As to the second motive, it may be true that the very mention of the Greens will make outer-suburban and country voters rally to the Liberal flag. This seems to be an article of faith among many on the Liberal right, but it’s at best an unproven thesis — the Tasmanian experience is certainly not encouraging. And many voters who feel that way about the Greens are probably none too keen on the Labor Party either, so they might not appreciate the idea of Labor cabinet ministers being rescued by Liberal preferences.
Which leaves us with the idea that the Liberals are just acting in a fit of pique. If so, this may not be such a bad time to do it. Unlike 2006, when Liberal preferences almost gifted Labor control of the legislative council, there is not much at stake here that the Liberals should really care about, so there’s something to be said for taking the opportunity to show the Greens that they can’t be taken for granted.
It’s not even clear that it’s such a big benefit to the ALP. Although the morning papers are repeating the line that Labor is now safe in the inner-city seats, I think a commenter on Antony Green’s blog last night was probably closer to the truth when they suggested that this makes Melbourne and Richmond more rather than less of a contest — with Liberal preferences against them, Labor could have just written those seats off, whereas now (as my colleague William Bowe explains) they will be line-ball.
It remains to be seen whether the Liberals’ decision will hurt the Green primary vote. It might, by reducing the aura of inevitability about their progress. But it seems more likely that it will work to their benefit, as the Greens portray themselves as the only independent voice standing out against the their colluding opponents in the “old parties”.
If the Liberals really thought they could wipe out the Greens, they’ve left it much too late. At some point the two will have to deal with each other, and having vented a bit of their aggression yesterday the Liberals might just find that easier in the future.
Charles’ tone of “righteous indignation” is palatable! How dare those treacherous Liberals deny the Greens their rightful place in the lower house!
Another question though is why would the Libs want Greens to have the balance of power? Antony Green’s assessment that they have made a “principled” decision is correct, and whether or not it is “tactically” the right one or not is irrelevant.

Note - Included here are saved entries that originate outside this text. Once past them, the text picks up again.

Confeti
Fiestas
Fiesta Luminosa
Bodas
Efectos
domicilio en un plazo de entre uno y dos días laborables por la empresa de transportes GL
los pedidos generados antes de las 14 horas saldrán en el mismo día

Or it should be to people like the Greens who say they have “principles” Who never tire of attacking the other parties’ “politics as usual”. Except when unprincipled, cynical and manipulative preference decisions benefit them.
Russell – The Libs would benefit from the Greens having the balance of power (as opposed to gifting Labs an outright return to government) because:
1. The Greens could have formed minority government with the Libs – they never ruled this out.

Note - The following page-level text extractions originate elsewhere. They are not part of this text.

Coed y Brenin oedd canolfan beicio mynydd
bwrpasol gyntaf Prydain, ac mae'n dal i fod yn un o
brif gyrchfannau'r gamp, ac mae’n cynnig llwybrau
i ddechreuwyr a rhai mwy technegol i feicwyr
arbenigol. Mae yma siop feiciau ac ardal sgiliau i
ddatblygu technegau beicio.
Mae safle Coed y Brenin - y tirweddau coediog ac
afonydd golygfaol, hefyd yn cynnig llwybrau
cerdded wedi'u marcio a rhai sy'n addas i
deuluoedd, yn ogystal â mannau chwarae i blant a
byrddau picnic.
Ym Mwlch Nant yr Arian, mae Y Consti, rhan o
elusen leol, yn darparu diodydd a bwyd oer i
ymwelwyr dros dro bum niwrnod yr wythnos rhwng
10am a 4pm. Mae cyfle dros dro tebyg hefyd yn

2. Libs and Greens could have combined to pass legislation against the Labs government (if they formed minority government with them instead).
Fair points Dr Strangelove but I think that, in the end, it was a genuinely difficult decision for the Libs to make. However I also think that the Greens were playing their own little game on this- they would have taken Lib preferences and then sided with a minority ALP government.
I suspect that the Libs have been pretty smart in a way- they voters they lose in the inner city are irrelevant and they were never going to pick up preferences to win any seats from the Greens in eastern suburban seats because Green voters tend not to shift preferences on the basis of a ‘How To Vote’ card. Liberal and Labor voters do.
I agree with Russell though that, in essence, the Greens are righteous hypocrites on the issue. They can take Liberal preferences and win with a lower primary vote than the ALP in Melbourne and they are “making history” (witness Adam Bandt); when the ALP does the same (and possibly with a higher primary vote than the Greens, for what it is worth; we’ll see) then it is somehow ‘convergence’ or ‘ideological sameness’. What rubbish!
@Russell – leaving aside the abuse, you’re right that there’s an implicit assumption in what I wrote, namely that the Liberals didn’t make the decision out of principle. I stand by that; I don’t think any political party makes those sort of decisions out of principle. It’s always either something to do with their internal politics, something they can get from the other party, or some calculation of electoral advantage – including, perhaps, the advantage of appearing principled. And that goes for the Greens just as much as any of the others.
Thanks Charles (and I didn’t mean to be abusive, I enjoy your work here, and always read it). It’s going to be fascinating in March where I live (inner west of Sydney). The parties have the “opt out” of not issuing preferences, but will they? In Balmain in 2007, the Libs did that after failing to reach an agreement with the local Greens candidate. They came third and about 75% of their vote was exhausted. But the allocated prefs went 2:1 to the Libs anyway, perhaps reflecting what the inner city “Green heartland” really is.